This invention discloses an
artificial intelligence-based method for monitoring soil
erosion risk. To address the problems of untimely identification of soil
erosion risk, difficulty in quantifying disturbance information, and insufficient early warning accuracy within the responsibility area of production and construction projects, this invention acquires high-resolution
remote sensing images and divides the responsibility areas into prevention and control units. It utilizes a disturbance identification model to identify pixel-level
engineering disturbances and extract disturbance features such as disturbance
area ratio, disturbance morphology, and
spatial relationship between disturbances and drainage channels. Combining rainfall,
topography, soil,
vegetation, and soil and
water conservation measures data, it calculates
key factors such as rainfall erosivity,
vegetation cover management,
slope length and gradient, soil erodibility, and measure factors.

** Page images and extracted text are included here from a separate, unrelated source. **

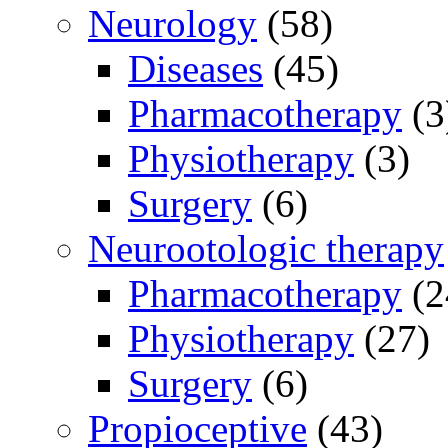
Neurology
(58)
Diseases
(45)
Pharmacotherapy
(3
Physiotherapy
(3)
Surgery
(6)
Neurootologic therapy
Pharmacotherapy
(2
Physiotherapy
(27)
Surgery
(6)
Propioceptive
(43)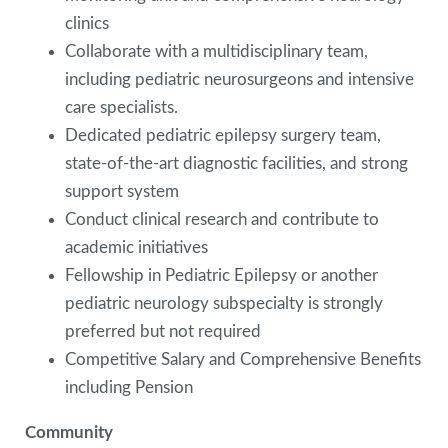
clinics
Collaborate with a multidisciplinary team,
including pediatric neurosurgeons and intensive
care specialists.
Dedicated pediatric epilepsy surgery team,
state-of-the-art diagnostic facilities, and strong
support system
Conduct clinical research and contribute to
academic initiatives
Fellowship in Pediatric Epilepsy or another
pediatric neurology subspecialty is strongly
preferred but not required
Competitive Salary and Comprehensive Benefits
including Pension
Community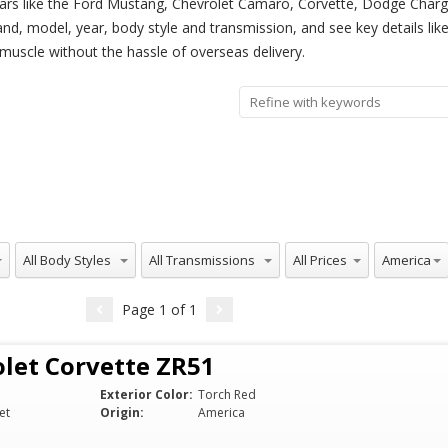
ars like the Ford Mustang, Chevrolet Camaro, Corvette, Dodge Charger
rand, model, year, body style and transmission, and see key details li
 muscle without the hassle of overseas delivery.
All Body Styles
All Transmissions
All Prices
All Origins
America
Page
1
of
1
let Corvette ZR51
Exterior Color:
Torch Red
et
Origin:
America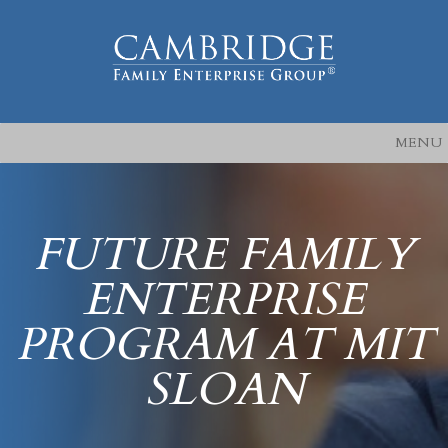
MENU
FUTURE FAMILY
ENTERPRISE
PROGRAM AT MIT
SLOAN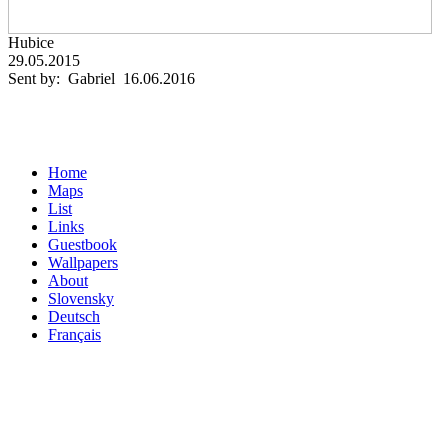
Hubice
29.05.2015
Sent by: Gabriel 16.06.2016
Home
Maps
List
Links
Guestbook
Wallpapers
About
Slovensky
Deutsch
Français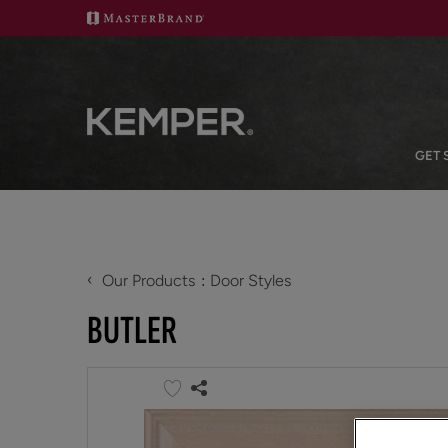
GET 
‹
Our Products
Door Styles
BUTLER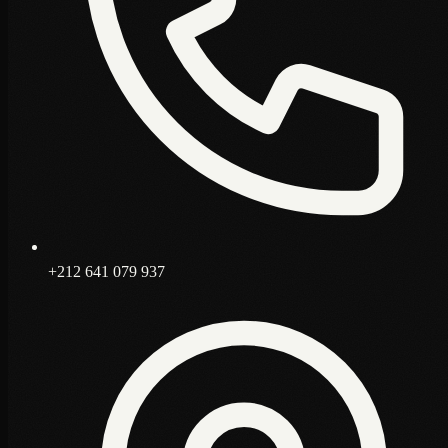
+212 641 079 937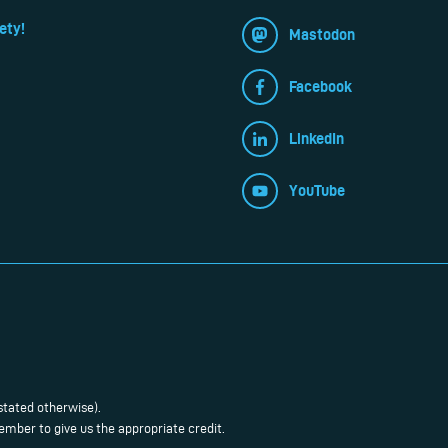
ety!
Mastodon
Facebook
LinkedIn
YouTube
stated otherwise).
mber to give us the appropriate credit.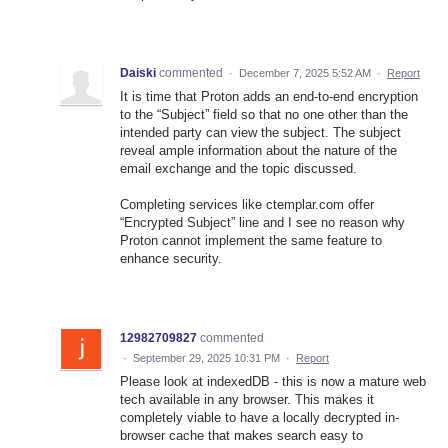
Daiski
commented
·
December 7, 2025 5:52 AM
·
Report
It is time that Proton adds an end-to-end encryption
to the “Subject” field so that no one other than the
intended party can view the subject. The subject
reveal ample information about the nature of the
email exchange and the topic discussed.
Completing services like ctemplar.com offer
“Encrypted Subject” line and I see no reason why
Proton cannot implement the same feature to
enhance security.
12982709827
commented
·
September 29, 2025 10:31 PM
·
Report
Please look at indexedDB - this is now a mature web
tech available in any browser. This makes it
completely viable to have a locally decrypted in-
browser cache that makes search easy to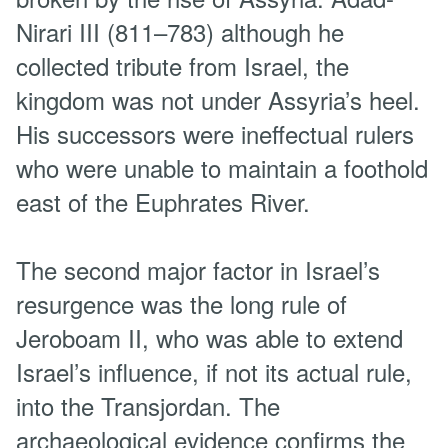
Nirari III (811–783) although he
collected tribute from Israel, the
kingdom was not under Assyria’s heel.
His successors were ineffectual rulers
who were unable to maintain a foothold
east of the Euphrates River.
The second major factor in Israel’s
resurgence was the long rule of
Jeroboam II, who was able to extend
Israel’s influence, if not its actual rule,
into the Transjordan. The
archaeological evidence confirms the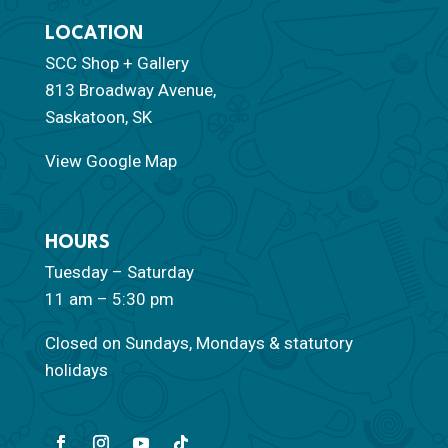
LOCATION
SCC Shop + Gallery
813 Broadway Avenue,
Saskatoon, SK
View Google Map
HOURS
Tuesday – Saturday
11 am – 5:30 pm
Closed on Sundays, Mondays & statutory
holidays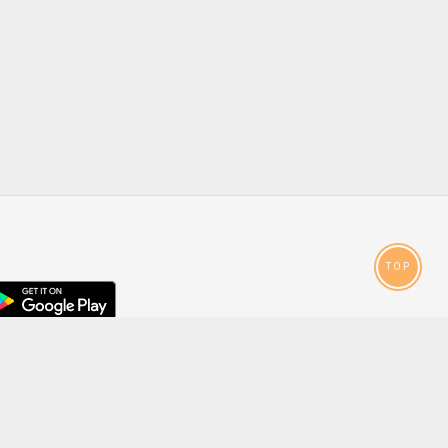
TOP
droid
p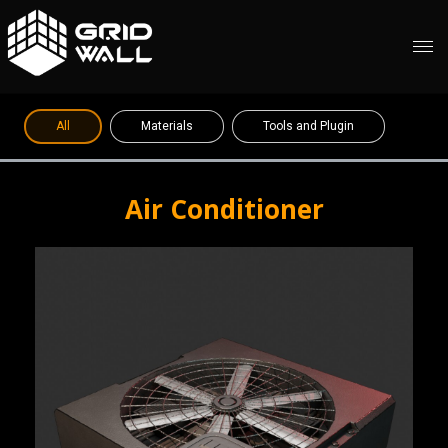
All
Materials
Tools and Plugin
Air Conditioner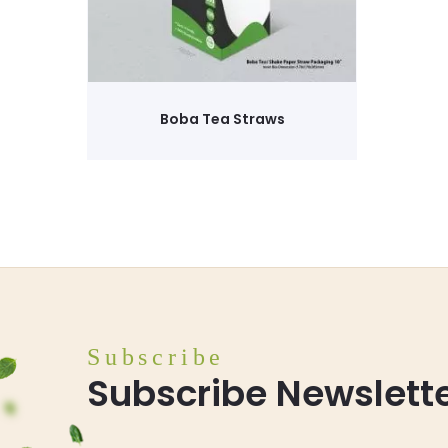
Boba Tea Straws
Subscribe
Subscribe Newslett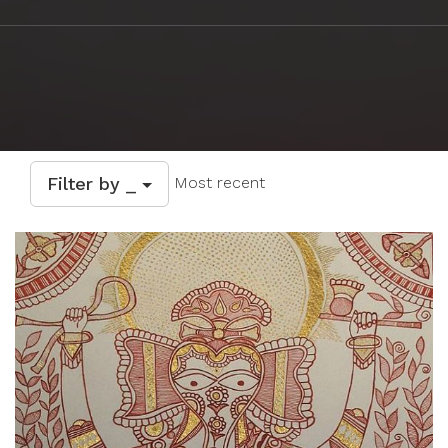
Filter by _
Most recent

These factors are then substituted into a modified general
soil loss equation to obtain baseline soil
erosion. The baseline soil erosion, disturbance features,
key factors, and rainfall forecast are input into a deep residual
network model to obtain target soil erosion
risk indicators. Finally, based on
risk classification thresholds, the
risk level of each prevention and control responsibility unit is output, achieving the technical effect of unit-scale soil erosion risk monitoring and early warning.